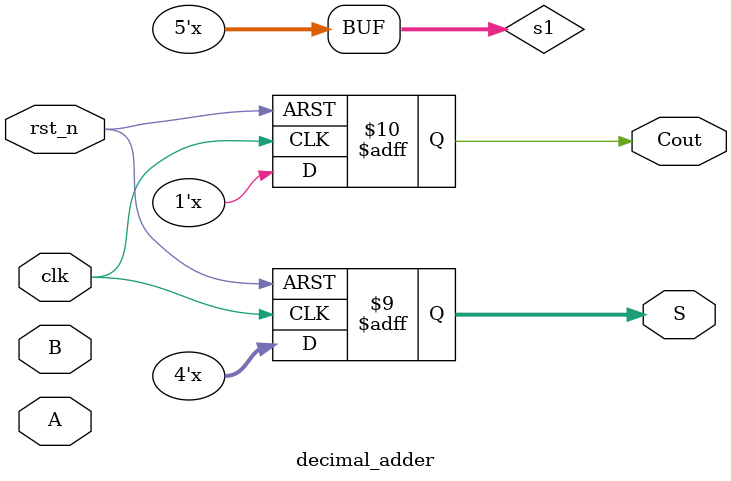
<source format=v>
`timescale 1ns / 1ps
module decimal_adder(
	A,
	B,
	S,
	Cout,
	//add,
	clk,
	rst_n
    );
/*input*/
input [3:0]A;
input [3:0]B;
//input [1:0]add;
input clk;
input rst_n;
output [3:0]S;
output Cout;
	 
reg [4:0]Sum;
reg [4:0]s1;
reg [3:0]S;
reg Cout;


always@(posedge clk or negedge rst_n)
begin
	if(~rst_n)
	begin
		Cout<=1'b0;
		S <= 4'd0;
 	end
	else
	begin
		//if(add==2'd2)
		//begin
			Cout <= s1[4];
			S <= s1[3:0];
		//end
	end
end


always@(*)
begin
	s1 <= Sum;
	Sum <= A + B;
	if(Sum > 4'd9)
	begin
		s1 <= Sum + 4'd6;
	end
end

endmodule

</source>
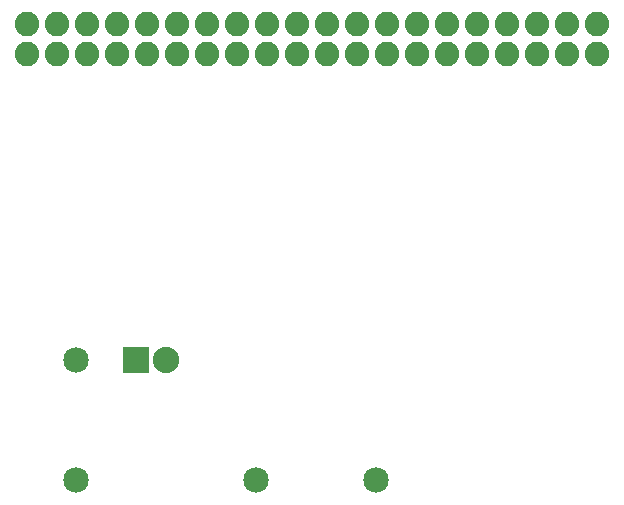
<source format=gts>
G04 MADE WITH FRITZING*
G04 WWW.FRITZING.ORG*
G04 DOUBLE SIDED*
G04 HOLES PLATED*
G04 CONTOUR ON CENTER OF CONTOUR VECTOR*
%ASAXBY*%
%FSLAX23Y23*%
%MOIN*%
%OFA0B0*%
%SFA1.0B1.0*%
%ADD10C,0.081889*%
%ADD11C,0.081917*%
%ADD12C,0.085000*%
%ADD13C,0.088000*%
%ADD14R,0.088000X0.088000*%
%LNMASK1*%
G90*
G70*
G54D10*
X338Y2017D03*
X438Y2017D03*
X538Y2017D03*
X638Y2017D03*
G54D11*
X738Y2017D03*
G54D10*
X838Y2017D03*
X938Y2017D03*
X1038Y2017D03*
X1138Y2017D03*
G54D11*
X1238Y2017D03*
G54D10*
X1338Y2017D03*
G54D11*
X1438Y2017D03*
G54D10*
X1538Y2017D03*
X1638Y2017D03*
X1738Y2017D03*
X1838Y2017D03*
G54D11*
X1938Y2017D03*
G54D10*
X2038Y2017D03*
X2138Y2017D03*
X2238Y2017D03*
X2238Y2117D03*
X2138Y2117D03*
X2038Y2117D03*
G54D11*
X1938Y2117D03*
G54D10*
X1838Y2117D03*
X1738Y2117D03*
X1638Y2117D03*
X1538Y2117D03*
G54D11*
X1438Y2117D03*
G54D10*
X1338Y2117D03*
G54D11*
X1238Y2117D03*
G54D10*
X1138Y2117D03*
X1038Y2117D03*
X938Y2117D03*
X838Y2117D03*
G54D11*
X738Y2117D03*
G54D10*
X638Y2117D03*
X538Y2117D03*
X438Y2117D03*
X338Y2117D03*
G54D12*
X1101Y597D03*
X1501Y597D03*
X501Y997D03*
X501Y597D03*
G54D13*
X701Y997D03*
X801Y997D03*
G54D14*
X701Y997D03*
G04 End of Mask1*
M02*
</source>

**********

## Problem to solve
Copy out all lines above that include the string "source".

## Reply
<source format=v>
</source>
<source format=gts>
</source>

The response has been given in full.